━━ Selected text ━━

9/11 2001 i worked at washingtonpost.com. i lived 1.7 miles from work. i had just got done running and stretched out for my morning stretch in front of the news. i turned on the tv to see a plane crashing through a twin tower.
i thought this must be a caricature. but the cbs replay was in one of the tv corner. and then it flashed to the pentagon. i still couldn't believe my eyes. i called my boss.
he mumbled something and hung up. i didn't hear what he said but knew i had to get to work.
i got there as quickly as possible.
the tech team divided up. it was our job to keep the website up so frightened people could find out about loved ones. it was decided that the dynamic, high band-width part of the site should be moved onto a second home page. one of my team members took most of the images to an image storage facility we paid for... taking the burden off of our servers.
most of my team of four was told to monitor web servers for hackers. i had a cluster of three to monitor.
the day was a total blur. what i remember was going back and forth from the tv screen cluster in awe, just shaking my head. i remember finding out i had lost an ex-coworker, vicki yancy. my heart goes to her family. had i not quit a previous job i could have been with vicki.
i remember my ex boyfriend calling me with a frightened voice. he explained he was calling everyone.
we all called everyone that day. everyone was worried that someone may have had an inadvertent trip to the pentagon. we *all* called our new york friends... with the rest of the nation.
proudly we were the only major news national web site with over 98% availability that day.... thanks to someone's quick thinking (i can't take any credit)
the next morning (9/12) i decided to run to work. i was sitting at my desk having a telephone conversation. i had to hang up the phone mid-sentence. i couldn't breathe. i told my coworker.
he said, "i'll call an ambulance".

━━━
━━ Data provided ━━

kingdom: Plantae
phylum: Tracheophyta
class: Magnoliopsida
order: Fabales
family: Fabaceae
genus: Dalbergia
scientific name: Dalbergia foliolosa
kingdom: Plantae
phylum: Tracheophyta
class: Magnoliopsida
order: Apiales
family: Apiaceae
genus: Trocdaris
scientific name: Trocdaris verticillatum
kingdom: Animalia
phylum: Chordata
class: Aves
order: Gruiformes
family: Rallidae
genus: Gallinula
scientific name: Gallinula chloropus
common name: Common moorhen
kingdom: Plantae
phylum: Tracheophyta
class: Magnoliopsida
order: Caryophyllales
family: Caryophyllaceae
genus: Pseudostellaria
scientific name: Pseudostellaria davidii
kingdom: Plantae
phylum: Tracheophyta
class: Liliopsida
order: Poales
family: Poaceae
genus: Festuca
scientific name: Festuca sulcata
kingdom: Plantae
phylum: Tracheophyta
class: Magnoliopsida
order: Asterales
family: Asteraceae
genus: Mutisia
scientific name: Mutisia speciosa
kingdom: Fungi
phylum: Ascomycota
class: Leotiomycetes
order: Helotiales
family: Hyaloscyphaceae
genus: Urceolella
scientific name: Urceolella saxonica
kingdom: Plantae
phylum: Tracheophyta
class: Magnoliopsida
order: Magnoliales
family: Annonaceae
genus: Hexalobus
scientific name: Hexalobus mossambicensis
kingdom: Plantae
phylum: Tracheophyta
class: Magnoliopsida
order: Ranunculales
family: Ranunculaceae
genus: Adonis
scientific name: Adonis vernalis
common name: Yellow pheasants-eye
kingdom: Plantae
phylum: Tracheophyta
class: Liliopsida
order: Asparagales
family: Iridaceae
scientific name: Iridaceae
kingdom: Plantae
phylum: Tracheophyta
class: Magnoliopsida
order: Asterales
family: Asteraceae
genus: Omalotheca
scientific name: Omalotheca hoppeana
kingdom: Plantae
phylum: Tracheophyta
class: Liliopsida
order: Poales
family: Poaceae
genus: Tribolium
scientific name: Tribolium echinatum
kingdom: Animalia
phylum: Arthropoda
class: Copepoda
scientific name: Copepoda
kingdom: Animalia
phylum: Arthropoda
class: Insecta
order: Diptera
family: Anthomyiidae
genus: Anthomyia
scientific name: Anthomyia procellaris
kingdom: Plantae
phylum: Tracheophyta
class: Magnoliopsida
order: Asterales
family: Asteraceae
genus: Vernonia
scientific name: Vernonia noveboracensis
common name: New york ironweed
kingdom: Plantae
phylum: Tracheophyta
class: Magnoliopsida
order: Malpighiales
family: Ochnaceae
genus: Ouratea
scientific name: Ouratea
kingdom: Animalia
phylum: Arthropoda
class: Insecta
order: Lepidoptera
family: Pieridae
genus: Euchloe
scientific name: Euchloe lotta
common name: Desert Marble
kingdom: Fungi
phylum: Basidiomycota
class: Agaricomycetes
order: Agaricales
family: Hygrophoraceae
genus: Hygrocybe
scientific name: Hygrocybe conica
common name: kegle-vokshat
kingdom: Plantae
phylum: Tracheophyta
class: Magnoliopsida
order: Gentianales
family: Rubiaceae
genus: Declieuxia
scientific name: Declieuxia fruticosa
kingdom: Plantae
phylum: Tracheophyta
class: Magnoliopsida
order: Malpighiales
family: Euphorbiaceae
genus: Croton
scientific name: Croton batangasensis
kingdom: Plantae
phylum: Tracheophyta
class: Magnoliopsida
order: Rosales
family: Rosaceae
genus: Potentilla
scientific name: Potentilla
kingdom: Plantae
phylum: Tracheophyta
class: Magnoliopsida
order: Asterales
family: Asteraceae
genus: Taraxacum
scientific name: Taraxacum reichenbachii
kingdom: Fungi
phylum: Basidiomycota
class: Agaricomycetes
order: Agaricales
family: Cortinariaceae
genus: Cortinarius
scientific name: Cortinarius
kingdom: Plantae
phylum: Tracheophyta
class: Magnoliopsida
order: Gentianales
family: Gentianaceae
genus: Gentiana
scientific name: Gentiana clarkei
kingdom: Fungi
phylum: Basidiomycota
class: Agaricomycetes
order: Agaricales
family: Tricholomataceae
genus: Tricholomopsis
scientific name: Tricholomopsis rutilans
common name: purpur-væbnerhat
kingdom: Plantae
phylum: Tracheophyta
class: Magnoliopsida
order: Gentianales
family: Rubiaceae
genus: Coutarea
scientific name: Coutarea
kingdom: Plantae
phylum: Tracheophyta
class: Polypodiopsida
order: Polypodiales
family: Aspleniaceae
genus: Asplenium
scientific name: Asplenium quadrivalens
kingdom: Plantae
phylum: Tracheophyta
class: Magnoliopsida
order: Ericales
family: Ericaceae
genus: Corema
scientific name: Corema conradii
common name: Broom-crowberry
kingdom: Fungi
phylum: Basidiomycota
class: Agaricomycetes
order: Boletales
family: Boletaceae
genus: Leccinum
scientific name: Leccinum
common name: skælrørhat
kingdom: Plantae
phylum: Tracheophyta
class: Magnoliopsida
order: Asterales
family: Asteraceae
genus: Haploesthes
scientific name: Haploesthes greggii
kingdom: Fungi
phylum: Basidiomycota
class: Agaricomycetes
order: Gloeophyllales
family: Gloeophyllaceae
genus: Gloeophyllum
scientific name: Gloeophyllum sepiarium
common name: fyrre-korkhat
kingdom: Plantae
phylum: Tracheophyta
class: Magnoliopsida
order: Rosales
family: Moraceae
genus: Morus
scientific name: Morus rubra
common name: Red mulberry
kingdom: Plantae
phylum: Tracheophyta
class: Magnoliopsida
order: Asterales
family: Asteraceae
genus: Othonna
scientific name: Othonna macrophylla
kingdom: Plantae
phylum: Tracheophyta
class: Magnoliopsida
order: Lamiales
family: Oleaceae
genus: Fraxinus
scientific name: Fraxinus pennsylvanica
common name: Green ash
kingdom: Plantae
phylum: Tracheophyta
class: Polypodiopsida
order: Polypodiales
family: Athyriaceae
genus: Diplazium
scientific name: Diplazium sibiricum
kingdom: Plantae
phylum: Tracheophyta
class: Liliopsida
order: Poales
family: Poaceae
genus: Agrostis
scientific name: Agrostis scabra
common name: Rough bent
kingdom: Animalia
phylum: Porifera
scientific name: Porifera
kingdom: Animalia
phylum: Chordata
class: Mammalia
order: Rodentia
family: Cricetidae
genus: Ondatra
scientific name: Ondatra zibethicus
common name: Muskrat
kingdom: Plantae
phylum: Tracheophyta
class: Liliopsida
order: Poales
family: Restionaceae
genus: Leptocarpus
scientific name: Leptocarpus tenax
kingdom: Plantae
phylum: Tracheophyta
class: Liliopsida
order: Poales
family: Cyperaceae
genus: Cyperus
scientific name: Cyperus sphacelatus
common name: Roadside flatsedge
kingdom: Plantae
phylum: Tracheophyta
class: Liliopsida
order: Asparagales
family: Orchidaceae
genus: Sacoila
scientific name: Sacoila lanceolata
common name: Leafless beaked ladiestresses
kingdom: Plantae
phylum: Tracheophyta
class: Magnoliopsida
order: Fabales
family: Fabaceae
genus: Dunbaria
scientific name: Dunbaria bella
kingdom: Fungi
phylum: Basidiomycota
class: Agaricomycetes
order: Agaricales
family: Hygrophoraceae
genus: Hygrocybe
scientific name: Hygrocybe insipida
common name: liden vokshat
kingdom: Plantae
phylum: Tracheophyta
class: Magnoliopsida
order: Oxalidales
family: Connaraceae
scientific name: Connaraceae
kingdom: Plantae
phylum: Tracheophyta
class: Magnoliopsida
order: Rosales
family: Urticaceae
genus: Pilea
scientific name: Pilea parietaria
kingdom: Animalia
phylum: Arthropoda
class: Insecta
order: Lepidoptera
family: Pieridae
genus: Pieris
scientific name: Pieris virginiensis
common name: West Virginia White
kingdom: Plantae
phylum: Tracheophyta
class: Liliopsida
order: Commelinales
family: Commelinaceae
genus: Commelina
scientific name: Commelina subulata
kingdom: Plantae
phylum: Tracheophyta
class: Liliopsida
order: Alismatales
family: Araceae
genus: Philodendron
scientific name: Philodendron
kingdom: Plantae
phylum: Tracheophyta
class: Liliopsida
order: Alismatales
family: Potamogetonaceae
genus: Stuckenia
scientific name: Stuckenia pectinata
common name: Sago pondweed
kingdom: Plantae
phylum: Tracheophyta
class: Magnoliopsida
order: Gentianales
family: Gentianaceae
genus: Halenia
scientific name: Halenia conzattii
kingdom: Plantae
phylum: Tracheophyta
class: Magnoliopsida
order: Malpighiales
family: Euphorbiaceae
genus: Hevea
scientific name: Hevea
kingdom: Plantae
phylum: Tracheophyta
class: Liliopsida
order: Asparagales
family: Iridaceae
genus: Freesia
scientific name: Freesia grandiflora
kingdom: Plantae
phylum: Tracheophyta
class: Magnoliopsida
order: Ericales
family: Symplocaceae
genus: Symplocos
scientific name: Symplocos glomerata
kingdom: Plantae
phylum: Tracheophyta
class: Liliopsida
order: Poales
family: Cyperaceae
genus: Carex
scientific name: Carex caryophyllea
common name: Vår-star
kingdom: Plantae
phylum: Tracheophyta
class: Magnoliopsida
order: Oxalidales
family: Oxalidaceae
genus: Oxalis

━━━

- **Task 1**
Rewrite the 9/11 account from the words "we all called" through "take any credit)", changing "availability" to "uptime".
- **Task 2**
Write the next part of the 9/11 account, picking up after its final line.

- **Task answer 1**
we all called everyone that day. everyone was worried that someone may have had an inadvertent trip to the pentagon. we *all* called our new york friends... with the rest of the nation.
proudly we were the only major news national web site with over 98% uptime that day.... thanks to someone's quick thinking (i can't take any credit)

- **Task answer 2**
i said no, "it's just asthma, probably (i didn't know... i just didn't want to get hauled out on an ambulance in front of my whole work space)".
a coworker rushed up with an inhaler. it did no good. i'm glad my other coworker had ignored my ambulance protestation. the stretcher showed up instantly.
i was hauled off to arlington hospital. i remember the sounds of the fighter air craft flying overhead in the short ambulance trip. mostly because my father had taught me they are not allowed to fly over cities. they were there that day.
i sat there in E.R. there with so many with needs much greater than mine. i was merely frightened. i still couldn't breathe but there were burn victims coming in one-by-one as they dug them out of the wreckage. they hand bandages over pieces of their face and/or hands or everywhere.
finally, two hours later i rang the bell of the nurse when i couldn't feel my extremeties anymore. please, don't think i'm feeling sorry for myself. i'm not. they did a wonderful job and they had so much to deal with. i was only in mild trouble, not like those around me.
they gave me a breathing mixture which put me to right quickly. i'll never forget that scene in the ER that day. i'm sure it was much worse throughout new york and pa but it made an impact on me.
they said i had inhaled the still burning jet fuel running up the steep hills next to courthouse metro in arlington. it is invisible and it had burned all night. they said many people came in for breathing traumas.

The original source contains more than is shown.